When McMahan interviewed other rancho families about their traditional food, she often received as many as 10 different versions of one recipe.

“Each family adds its own little style,” she said. “It was all by word-of-mouth, and they didn’t write everything down. I found myself re-creating a lot of the stuff they remembered, just from memories.”

Before she settled in Los Altos, McMahan lived with her family on their rancho, in what is today central and northern Milpitas. The rancho was granted to Jose Loreto Higuera, McMahan’s great-great grandfather, in 1821. Members of the Higuera family lived on the ranch for 150 years. Then, when she was approximately 5 years old, the family lost the ranch.

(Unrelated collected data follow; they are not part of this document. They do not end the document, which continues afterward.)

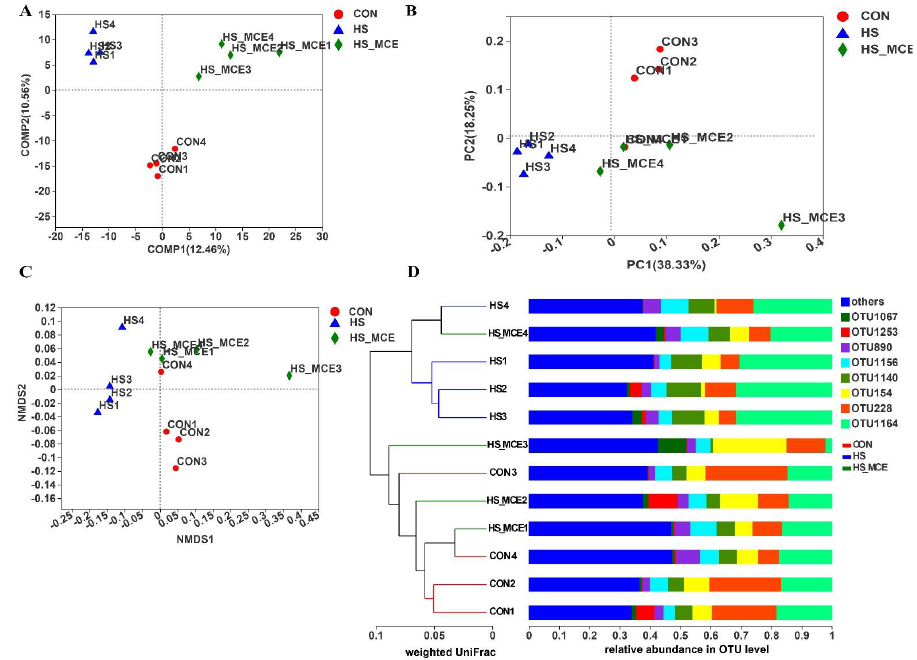
Figure 5. Cecal bacterial Beta diversity of yellow-feathered broilers. ( A ) PLS − DA analysis. ( B ) PCoA analysis. ( C ) NMDS analysis. ( D ) Hierarchical cluster analysis. Abbreviations: CON, control group; HS, heat stress group; HS-MCE, Heat Stress plus MCE group.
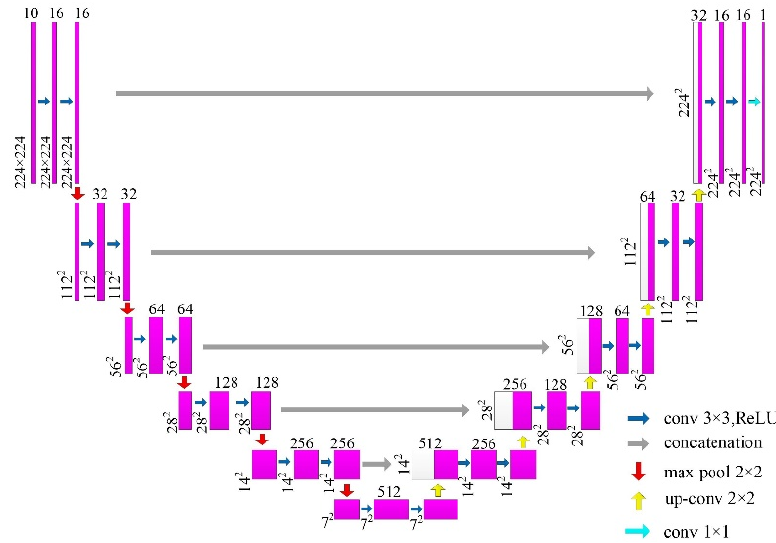
Figure 9. Adapted implementation of the U ‐ Net architecture.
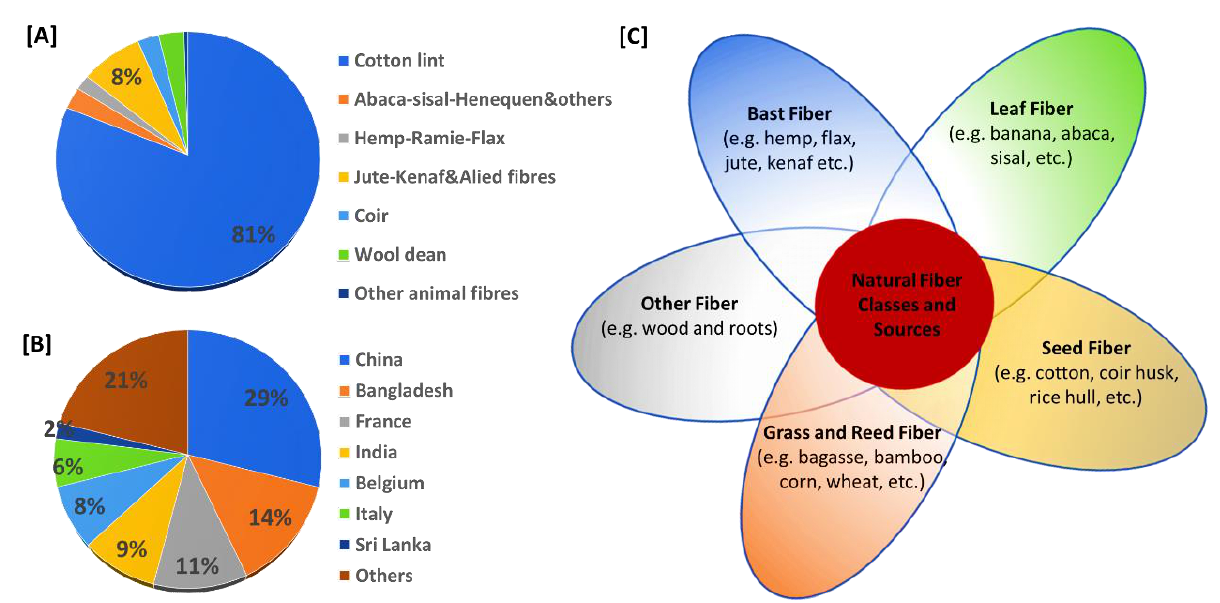
Figure 1. Types of natural fibers, their classifications, sources, and supply. ( A ) Distribution percentage of different types of natural fibers used as of 2018; ( B ) natural fiber supplies; and ( C ) classes of natural fibers and their sources (adapted and modified from [8,9]).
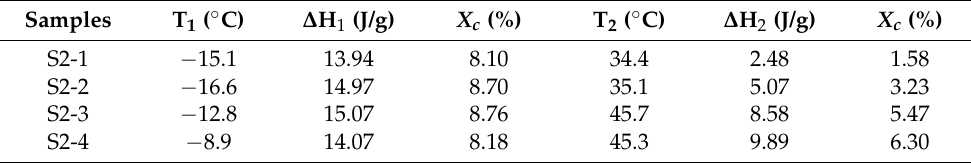
Table 7. Melting enthalpy and crystallinity of elastomers with different PEG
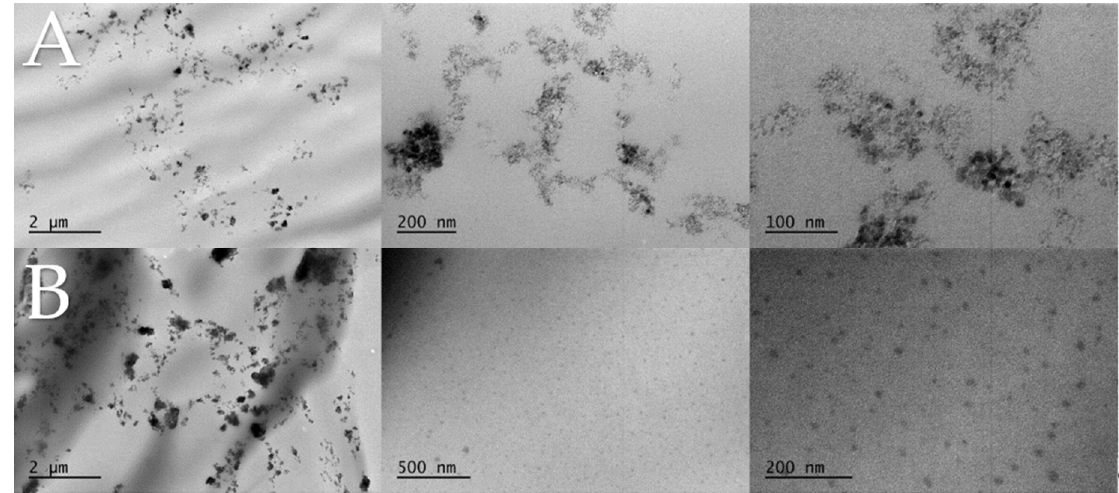
Figure 5. Transmission electron microscopy (TEM) cross-section images of films ( A ) F1/2ND and ( B ) F1/C/2ND. Magnification from left to right.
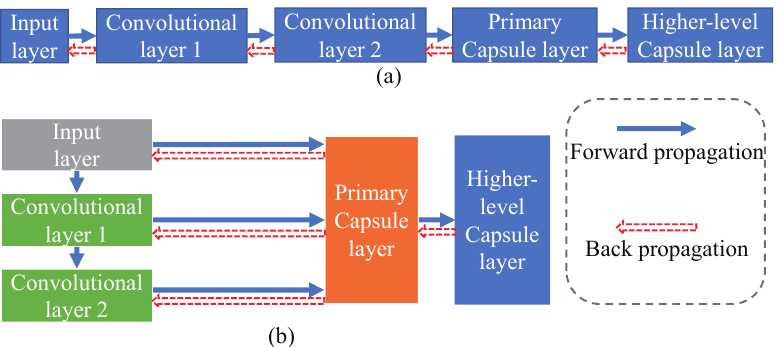
Figure 3. Schematic diagram of constructing the primary capsule layer. ( a ) Traditional method. ( b ) Proposed method.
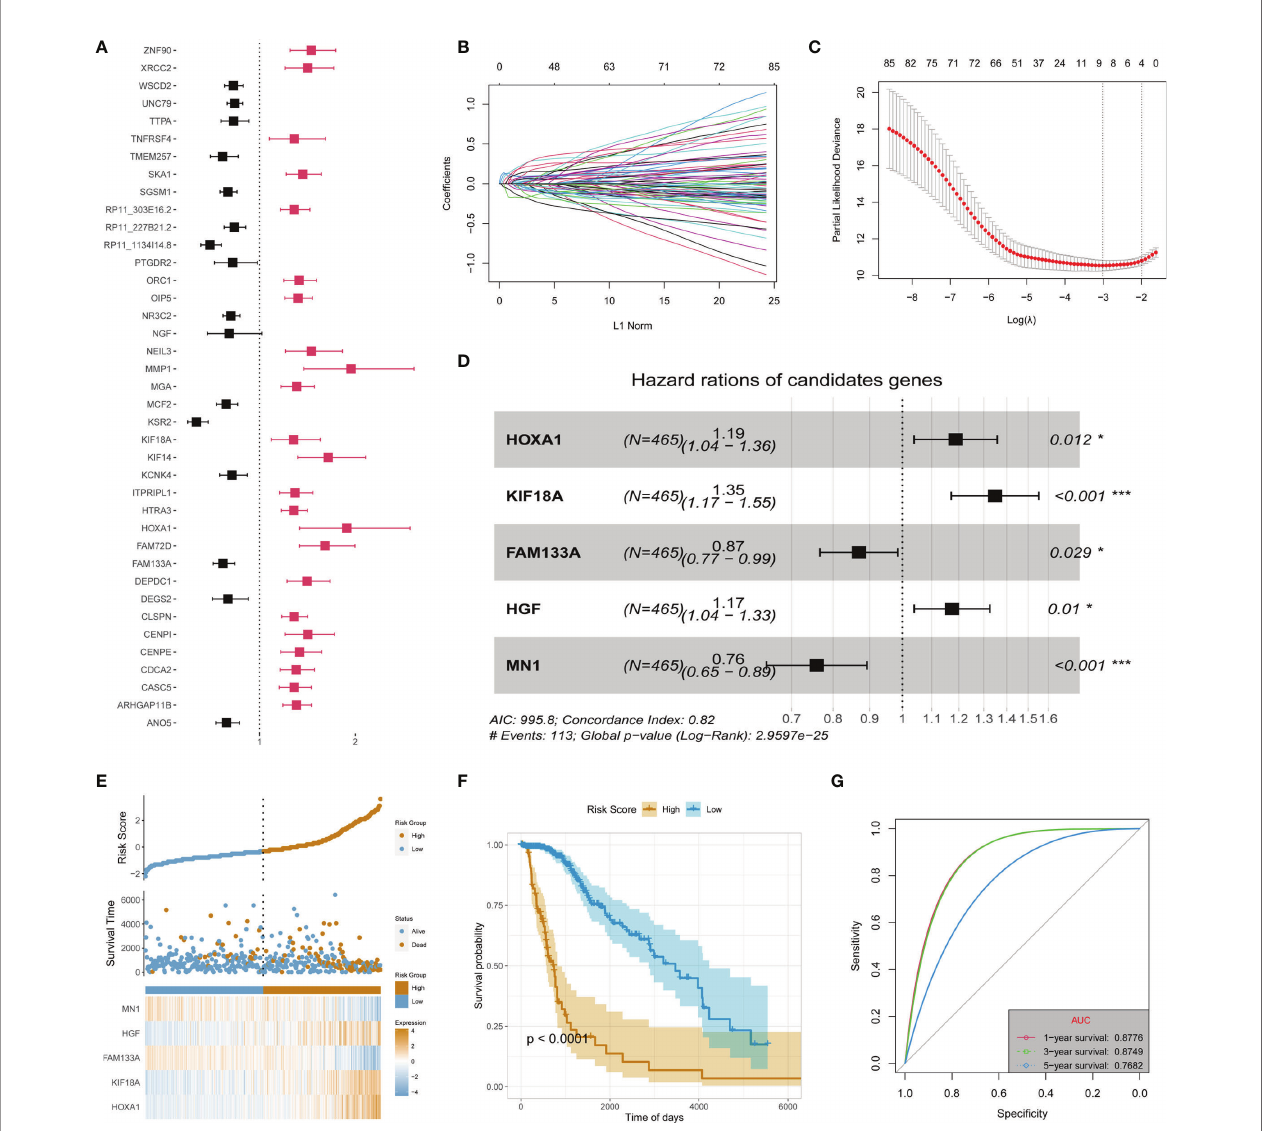
FIGURE 2 | Identi fi cation of main contributors of recurrence and malignant progression factors and construction of risk signature in TCGA-LGG cohort. (A) Univariate Cox analysis of all recurrence factors. (B) Cross-validation for tuning the coef fi cient selection in the least absolute shrinkage and selection operator (LASSO) regression. (C) LASSO regression of the 86 OS-associated genes. (D) Multivariate Cox regression analysis for the 5 genes. (E) Allocation of patients in the training set on the basis of the risk score. (F) Kaplan – Meier curves display the diversity in OS between the high-risk and low-risk groups in the training set. (G) Area Under the Curve (AUC) of time- dependent receiver operating characteristic (ROC) curves examined the prognostic performance of the risk score in the training set. "*" means 0.01<p<0.05, "***"means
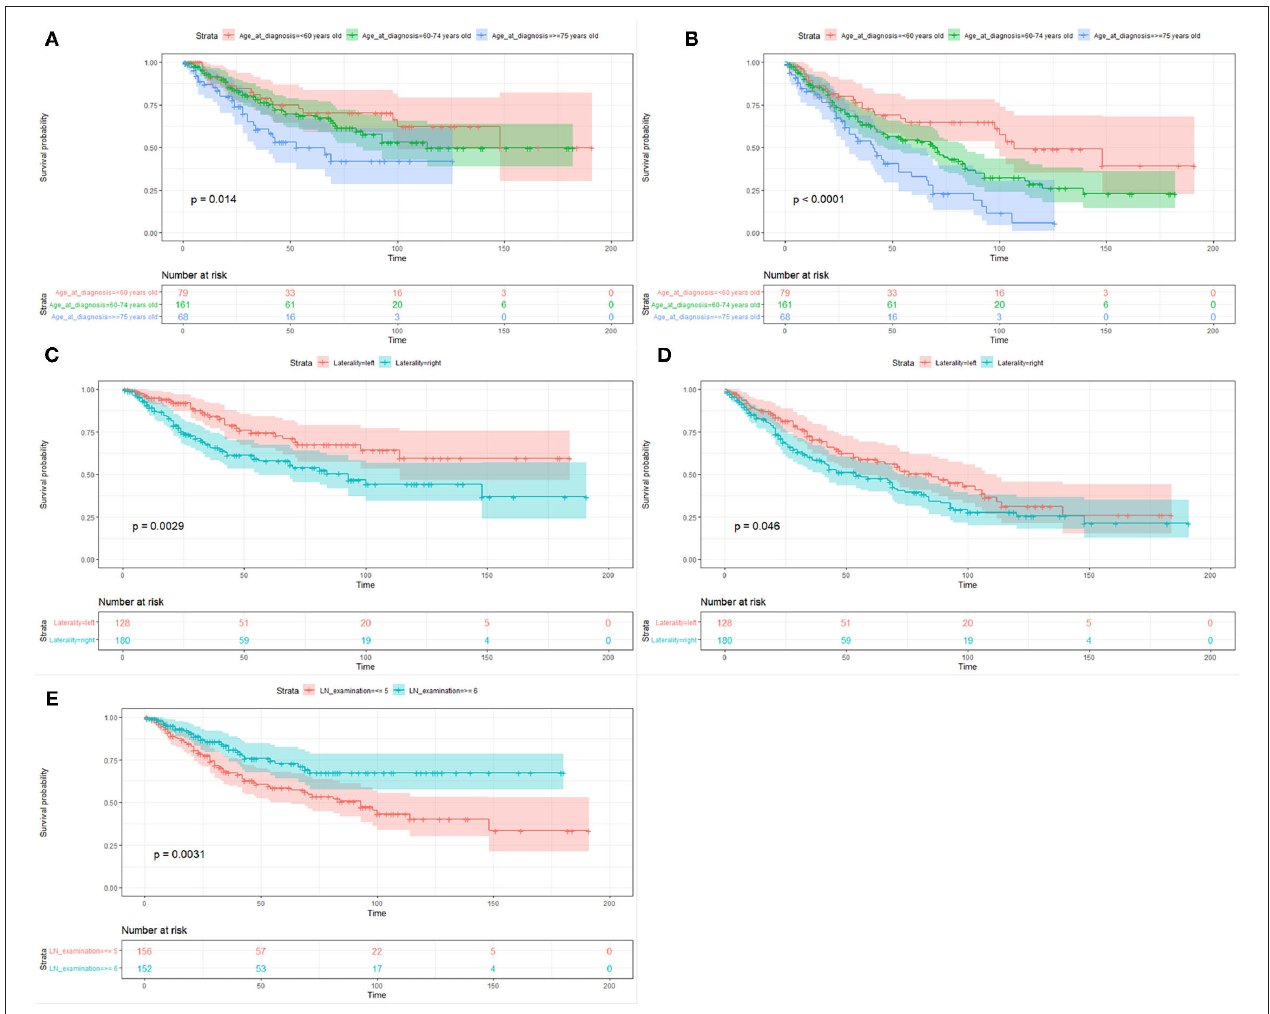
FIGURE 3 | Kaplan–Meier survival curves of cancer-specific survival (A,C,E) and overall survival (B,D) based on age at diagnosis, laterality of tumor, and the number of lymph nodes dissection.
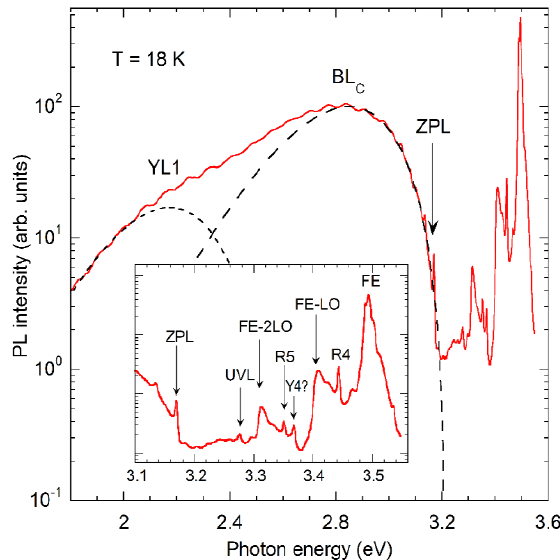
Figure 2. PL spectrum at 18 K and P exc = 100 W/cm 2 from GaN:C annealed at T ann = 800 °C. The dashed lines are calculated using Equation (1) with the same parameters as in Figure 1. The inset zooms in the high-energy part of the spectrum.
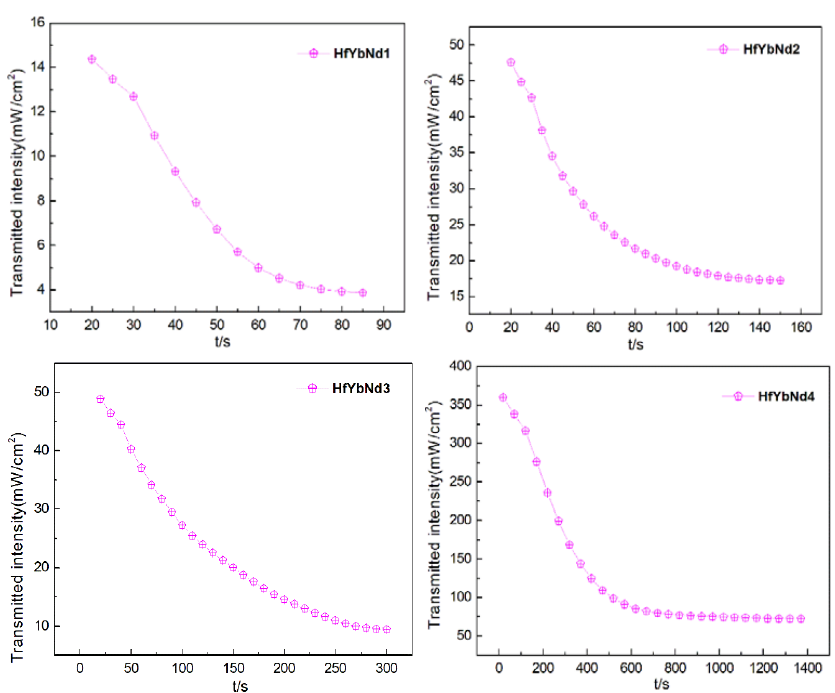
Figure 4. Exposure time dependence on the transmitted intensity of Hf:Yb:Nd:LiNbO 3 crystals.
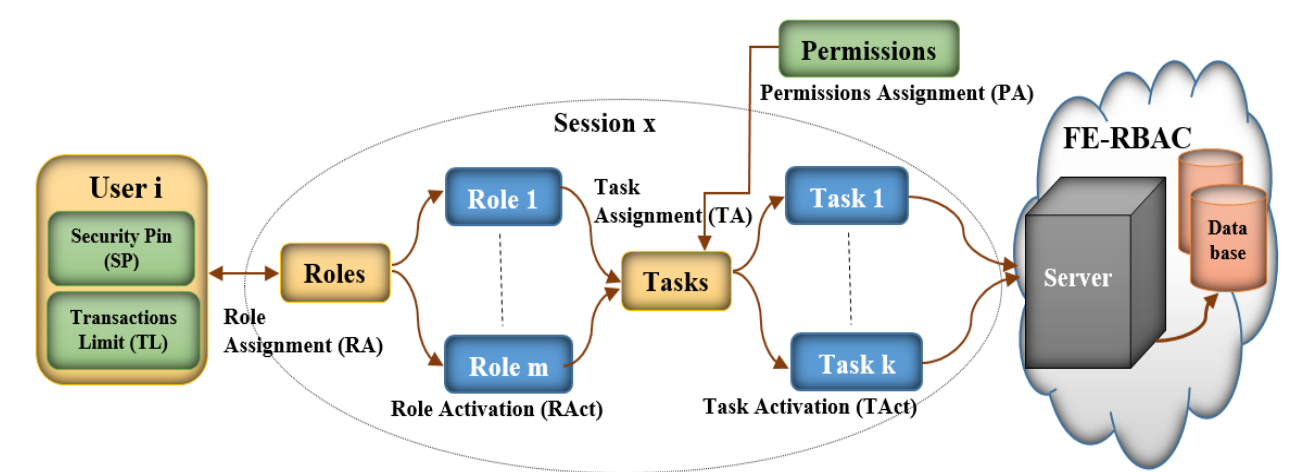
Figure 1. Efficient and Flexible Role-Based Access Control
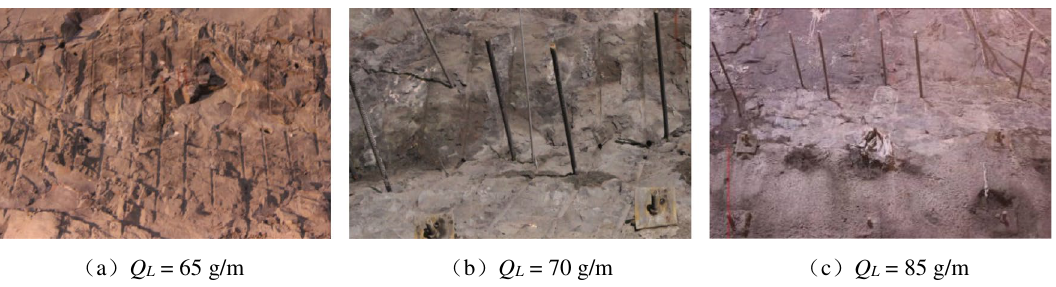
Figure 7. Profile at different linear charging densities by round borehole blasting excavation.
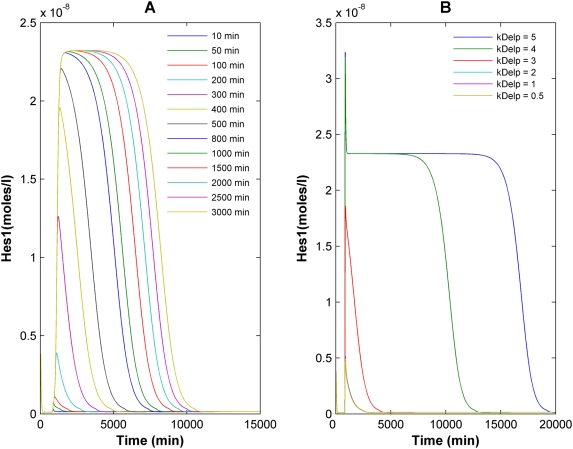
Both input Delta signal strength and duration affect the output Hes1 expression levels.(A) Effect of Delta signal duration on the Hes1 expression levels: a transient Delta signal of kfNcp*Delp = 5×10−3 was provided in the deterministic model for varying amounts of time ranging from 10 minutes to 3000 minutes, and the resulting Hes1 trajectories were simulated up to 15000 minutes. (B) The effect of Delta signal strength on Hes1 expression: a transient Delta signal of varying strengths (expressed as kDelp = kfNcp*Delp (min−1)) was provided in the deterministic model for 100 minutes, and the resulting Hes1 were simulated up to 20000 minutes.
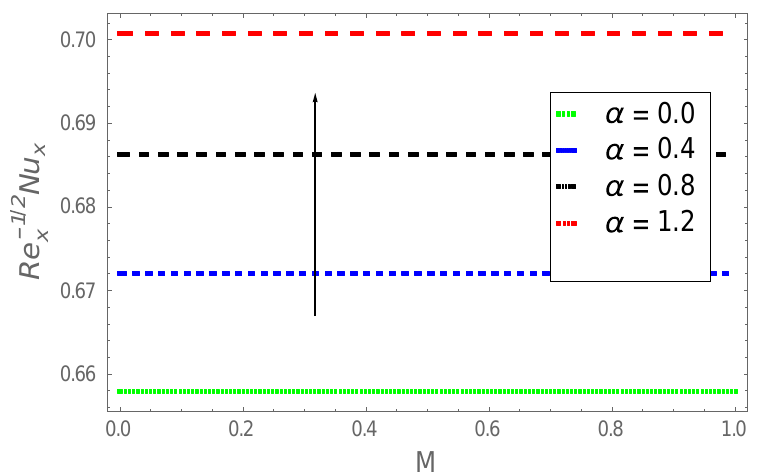
Figure 32. Consequence of Re 0.5 x Cf x via α and M .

“Ranchos are usually lost because, for (the Californios), the land was endless, so they would sell parts of the land off to get money,” McMahan said. “So they finally sold off too much. It was a family argument, and the rancho was lost, as most of them were.”

An eighth-generation Californian, McMahan hails from a family of culinary aficionados. Despite the loss of her family’s rancho, their recipes continue to make their way down the generations.

“We lost the rancho but kept the food,” she said with a laugh.

The Los Tularcitos adobe is now part of a city park. In “California Rancho Cooking,” McMahan describes a quiet pathway of olive trees – a remnant of what was once paradise for the Californios.

“Long before the turn of the twentieth century, the great days of the California rancho had ended,” she writes. “And we have taken our children into the Lane, the long grove of olive trees planted in 1830, quieted them as we stood on the mulch of twenty years’ carpet of leaves, and told them to listen, as Grandpa told us. And if you listen, there is more than the breeze and the distant sound of a freeway.”

The Californio in us

According to Laura Bajuk, executive director of the Los Altos History Museum, the “Fandango” event aligns with the museum’s new focus on exploring its “impact on the community.”

“Recently, we re-evaluated our mission statement,” she said. “We believe that history inspires imagination and creativity. Our old mission statement was more about collecting and preserving – it was pretty dull.”

The Los Altos History Museum now focuses on its impact on the community it serves – thus, the purpose behind this year’s Fandango is partly to re-familiarize Los Altos area residents with their forgotten heritage.

“We’re trying to teach people about a history of a time period a lot of people don’t really understand,” Bajuk said. “Unless they grew up here, nobody learned about that time period. And a lot of people who are here didn’t grow up here.”

Although few physical traces remain of the once-flourishing ranchos, the legacy of the Californios is sifted, often unrecognized, into the names of local streets, the ingredients in food and the ways the community comes together.

“I really think (rancho culture is) part of our whole California barbecue outdoor dining lifestyle,” McMahan said. “It’s also in the kind of food we like – for example, we all love olive oil, and that’s about as linked to our past as you can get.”

Tickets for the “Fandango” event are $95 members, $115 nonmembers and $40 youth.